The Grades of Olive Oil

Extravirgin Olive Oil
The best, produced exclusively through cold pressing. The maximum allowed acidity level is 1% and it must pass the examination of a tasting commission with a score of 6.5 or above What to use it for? As a condiment, over salads (with a little vinegar), drizzled into hearty soups at table, to make bruschetta, (sparingly) in marinades and so on.
Virgin Olive Oil
A step down from Extravergine; its acidity can be up to 2%, and it must receive a score of 5.5 or above from the tasting commission. What to use it for? If it's good, it can be put to the same uses as the above; you can also use it for cooking.
Pure Olive Oil
This is produced industrially by treating oils that are too acidic or suffer from other defects, and adding some virgin oil for balance. The maximum allowed acidity is 1.5%, and there is no taste test. What to use it for? Primarily cooking.
Olive Oil
This is produced by treating the paste from the first pressing (called sansa) with solvents to extract the remaining oil and then adding some virgin oil for balance. The maximum allowed acidity is 1.5% and again no tasting panel. What to use it for? Cooking

Suggestions
In short, there are lots of problems to look out for, and many are more common than you might think. Indeed, I attended a comparison of artisanal and mass-produced commercial oils a few years ago, and the master taster found defects, in particular brininess, in almost all the commercial oils.

However, when it all works, and what you find is positive, the next step is to break out the bread to make bruschetta, together with a bowl of freshly sliced vegetables for pinzimonio (give each guest a dipping bowl to fill with oil, seasoned to taste with salt and pepper, and include bell peppers, artichoke hearts, celery, carrots, and whatever else you like that's firm enough to be dipped among the vegetables).

Follow the antipasto with a bowl of minestrone or pasta e fagioli drizzled with a little more oil, and follow the first course with grilled spare ribs, served with plain white beans and chickpeas, both drizzled with oil and seasoned with salt and pepper. Who could ask for more?

**BRIEF**.
Quote the olive oil text word for word between "Suggestions" and "the commercial oils.", inclusive. The items that come next have no connection to the olive oil text.

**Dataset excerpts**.
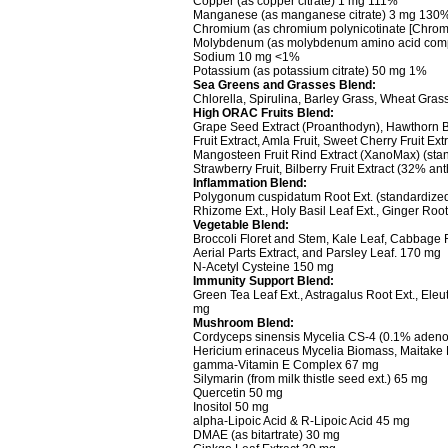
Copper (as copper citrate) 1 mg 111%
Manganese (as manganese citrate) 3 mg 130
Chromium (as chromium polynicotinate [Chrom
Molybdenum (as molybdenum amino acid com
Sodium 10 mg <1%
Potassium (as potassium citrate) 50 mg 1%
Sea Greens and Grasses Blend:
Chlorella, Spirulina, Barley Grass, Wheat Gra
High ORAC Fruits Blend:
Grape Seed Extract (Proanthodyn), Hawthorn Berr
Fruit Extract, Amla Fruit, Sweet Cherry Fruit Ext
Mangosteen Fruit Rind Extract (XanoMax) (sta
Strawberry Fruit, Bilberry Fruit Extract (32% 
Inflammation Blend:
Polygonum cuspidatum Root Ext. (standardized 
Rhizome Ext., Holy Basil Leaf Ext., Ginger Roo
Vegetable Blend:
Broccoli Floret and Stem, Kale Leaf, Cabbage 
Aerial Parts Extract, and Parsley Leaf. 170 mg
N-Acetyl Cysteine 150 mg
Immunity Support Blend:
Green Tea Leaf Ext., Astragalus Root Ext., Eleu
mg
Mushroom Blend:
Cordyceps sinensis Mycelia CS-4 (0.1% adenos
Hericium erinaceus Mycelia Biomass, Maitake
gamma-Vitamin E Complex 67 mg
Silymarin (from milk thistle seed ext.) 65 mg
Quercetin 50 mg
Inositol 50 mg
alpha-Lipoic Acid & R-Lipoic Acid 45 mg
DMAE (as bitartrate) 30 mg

**WRITTEN ANSWER**.
Suggestions
In short, there are lots of problems to look out for, and many are more common than you might think. Indeed, I attended a comparison of artisanal and mass-produced commercial oils a few years ago, and the master taster found defects, in particular brininess, in almost all the commercial oils.